Like so many alumni, Nattrass birthed Mamahood through her fusion of teaching and creative practice. “I was asked to teach a course on ‘Mama Memoirs’ at Camosun College and I realized I hadn’t written down my own story yet,” she says. “There’s this romantic idea that we only write at perfect times — four hours with a latte at your favourite coffee shop — but the reality of motherhood is getting up at 4:30 in the morning when you’re exhausted from breast feeding and trying to get inspired.”
The realities of the birth experience
Nattrass also doesn’t hesitate to talk about postpartum realities in her play, which sets it apart from straight-up comedies like the Mom’s The Word series. “The postpartum experience can be anything from anxiety, fear and sleep deprivation to issues surrounding the pregnancy or birth itself.”
With that in mind, she makes a point of connecting with local birth educators and support networks wherever Mamahood tours — in Victoria, she’s working with Mothering Touch Centre — and builds that into the theatrical experience. “I always do a talkback session at the end of each show, so people can not only ask me questions but also connect with resources in their community.”
Not just for moms
Not that Mamahood is only for mothers. “The biggest surprise to me are the men’s reactions,” says Nattrass of her audiences that frequently include partners, grandparents, teenagers, doctors, midwives, nurses, doulas and dudelas. “The director isn’t a dad, and a lot of men who come to the show aren’t dads, but they’ve all been so supportive.” Nor is the play only for laughs. “I’ve had people come out who are dealing with issues other than parenting — like anxiety and depression — and they can really relate to the show, because it’s funny but it’s also talking about serious issues.”

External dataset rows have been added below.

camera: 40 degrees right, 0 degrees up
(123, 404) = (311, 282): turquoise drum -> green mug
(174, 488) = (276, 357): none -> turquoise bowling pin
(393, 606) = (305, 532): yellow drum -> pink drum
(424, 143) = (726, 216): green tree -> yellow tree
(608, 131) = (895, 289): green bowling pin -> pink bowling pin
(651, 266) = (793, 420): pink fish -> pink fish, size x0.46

The public is also invited to a free preshow lecture with UVic English professor Sheila Rabillard on “Motherhood Out Loud”, discussing the changing face of motherhood in theatre (7pm Friday, October 12).
Ultimately, Mamahood is a comedic story about her own journey . . . so far. “The core message is that motherhood is a rock ‘n roll ride,” she laughs. “My son is nine now and the ride is definitely not over! My whole journey really has been about bursting into light.”
Mamahood: Bursting into Light runs October 10 – 20, 2018 at UVic’s Phoenix Theatre. Tickets are $16 – $26 at 250-721-8000 or phoenixtheatres.ca. Note: there is also an October 9 preview, offering $8 tickets only after 5pm on the day-of the show.